**ASSIGNED TASK:**
Please copy out every line in the entries that includes the word "data".

□ □ □

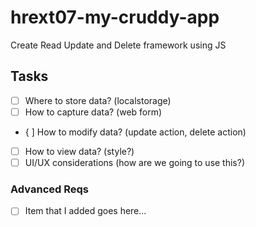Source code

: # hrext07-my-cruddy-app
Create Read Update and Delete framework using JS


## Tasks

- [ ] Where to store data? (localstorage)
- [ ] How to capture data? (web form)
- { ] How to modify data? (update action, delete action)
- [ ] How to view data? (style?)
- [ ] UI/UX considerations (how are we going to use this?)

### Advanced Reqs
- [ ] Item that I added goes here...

□ □ □

**WRITTEN SOLUTION:**
- [ ] Where to store data? (localstorage)
- [ ] How to capture data? (web form)
- { ] How to modify data? (update action, delete action)
- [ ] How to view data? (style?)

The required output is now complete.